— About this task —
Repeat exactly the line that contains "per fornire funzionalità" and every line after it, down to the last line of the entries below. Do not include pictures.

— Exercise inputs —
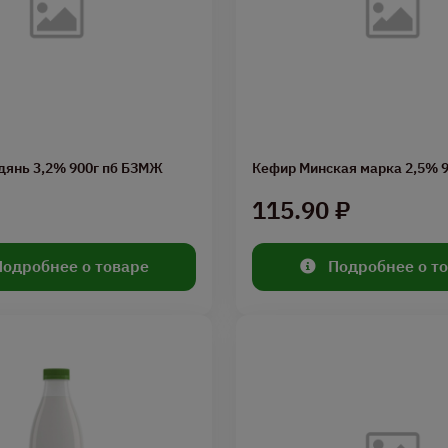
дянь 3,2% 900г пб БЗМЖ
Кефир Минская марка 2,5% 9
115.90 ₽
Подробнее о товаре
Подробнее о т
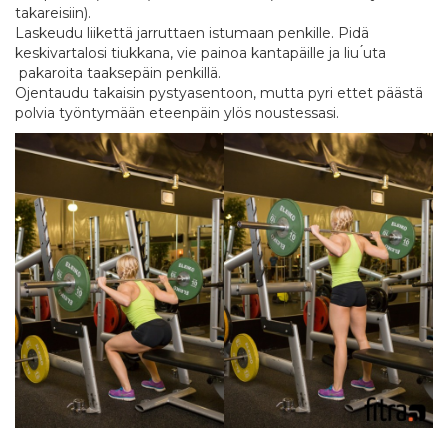
takareisiin).
Laskeudu liikettä jarruttaen istumaan penkille. Pidä
keskivartalosi tiukkana, vie painoa kantapäille ja liu ́uta
pakaroita taaksepäin penkillä.
Ojentaudu takaisin pystyasentoon, mutta pyri ettet päästä
polvia työntymään eteenpäin ylös noustessasi.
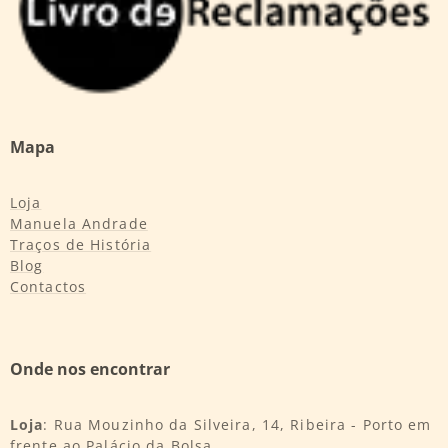
Mapa
Loja
Manuela Andrade
Traços de História
Blog
Contactos
Onde nos encontrar
Loja
: Rua Mouzinho da Silveira, 14, Ribeira - Porto em
frente ao Palácio da Bolsa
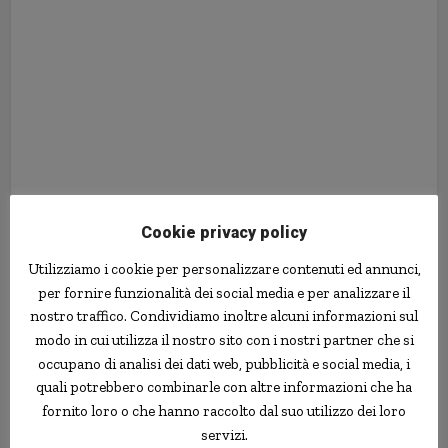
Banche e Risparmio
[http://www.banknoise.com]
Cookie privacy policy
Utilizziamo i cookie per personalizzare contenuti ed annunci,
depositi
grafici
prestiti
tassi di interesse
per fornire funzionalità dei social media e per analizzare il
nostro traffico. Condividiamo inoltre alcuni informazioni sul
modo in cui utilizza il nostro sito con i nostri partner che si
occupano di analisi dei dati web, pubblicità e social media, i
quali potrebbero combinarle con altre informazioni che ha
fornito loro o che hanno raccolto dal suo utilizzo dei loro
servizi.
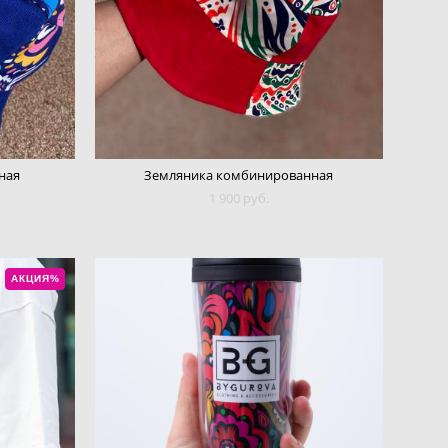
ная
Земляника комбинированная
1 900 pуб.
АКЦИЯ%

— Response box —
per fornire funzionalità dei social media e per analizzare il
nostro traffico. Condividiamo inoltre alcuni informazioni sul
modo in cui utilizza il nostro sito con i nostri partner che si
occupano di analisi dei dati web, pubblicità e social media, i
quali potrebbero combinarle con altre informazioni che ha
fornito loro o che hanno raccolto dal suo utilizzo dei loro
servizi.
ная
Земляника комбинированная
1 900 pуб.
АКЦИЯ%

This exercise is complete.